Больной, конечно, имел в виду «нет», но даже если было бы возможно заставить индейцев отказаться от этого обычая, братья Вильяс не стали бы делать этого, не выяснив, какую роль в питании племени играет земля и чем можно ее заменить. Они пришли сюда, чтобы изменить образ жизни тхукахаме, но малейшая неосторожность могла привести к тому, что не осталось бы ни одного тхукахаме, чей образ жизни необходимо было изменить.

Я осматривался вокруг, наблюдая эту необыкновенную картину, и отмечал перемены в быту тхукахаме. За последние столетия они научились пользоваться луком; за последние сто лет, захватив плантации журуна, они улучшили систему земледелия; с 1900-го года они научились пользоваться топорами, ружьями и' рыболовной лесой — все это они добывали у серингейро; братья Вильяс умело пользовались этим желанием тхукахаме учиться у других. Чтобы встретить нас, Менгрире приехал на каноэ, которые их научили делать журуна — подопечные братьев Вильяс Боас; при одной из оставленных деревень возделывалось небольшое рисовое поле.
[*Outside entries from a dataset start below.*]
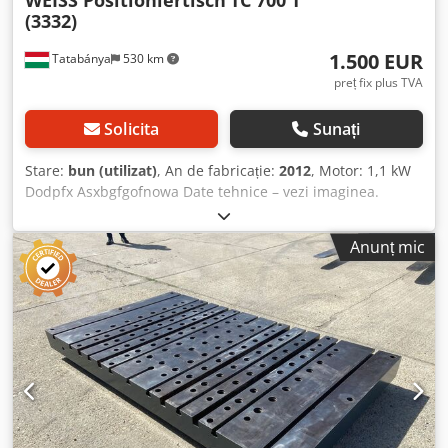
WEISS Positioniertisch
TC 700 T
(3332)
1.500 EUR
Tatabánya
530 km
preț fix plus TVA
Solicita
Sunați
Stare:
bun (utilizat)
, An de fabricație:
2012
, Motor: 1,1 kW
Dodpfx Asxbgfgofnowa Date tehnice – vezi imaginea.
Anunț mic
У Бебкуче было две свиньи; завтра мы достанем из нашей лодки и раздадим им горшки, ножи, крючки и пули. И самое важное: это племя, которое прежде ни с кем не имело дружественных отношений, опять принимало Вильясов как гостей. Поскольку тхукахаме охотно усваивали все новое, решено было сделать еще один немаловажный шаг.

— Рауни, — сказал как-то Орландо. — Тебе нравится спать в гамаке, который я тебе дал?
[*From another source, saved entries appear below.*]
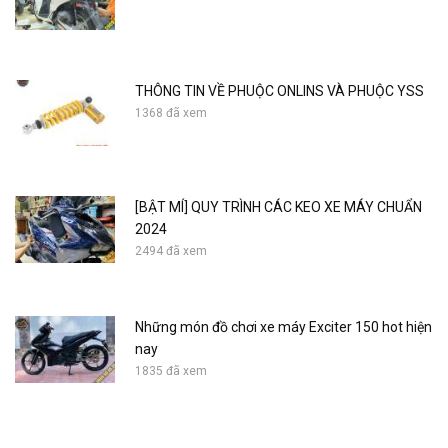
THÔNG TIN VỀ PHUỘC ONLINS VÀ PHUỘC YSS
1368 đã xem
[BẬT MÍ] QUY TRÌNH CÁC KEO XE MÁY CHUẨN
2024
2494 đã xem
Những món đồ chơi xe máy Exciter 150 hot hiện
nay
1835 đã xem
Click Thai Accessories - Chrome-plated tail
— Да. В гамаке спать хорошо.

— Хочешь, я научу других тхукахаме делать гамаки? Все они смогут хорошо спать во время дождя — и твоя мать, и твой отец, и твои братья, и твоя жена, и все тхукахаме.

Рауни ответил утвердительно.

— А ты, Рауни, поможешь мне в этом?

— Помогу.

— А поможешь мне научить их делать такие хижины, как у камайюра, чтобы тхукахаме не заболевали от дождя гриппом и не умирали?

— Помогу.

— И поможешь мне научить их правильно разбивать плантации при помощи топоров и мотыг, сеять бобы, рис и земляные орехи, как кайяби, и ананасы, как журуна?

— Помогу.

Трудность состояла в том, чтобы заставить этих кочевников осесть в определенном месте. Только тогда их можно было бы научить всему этому, а чтобы смягчить резкость перемен, новшества следовало вводить постепенно. Кроме того, следовало пресечь постоянные набеги на серингейро и положить конец междоусобицам.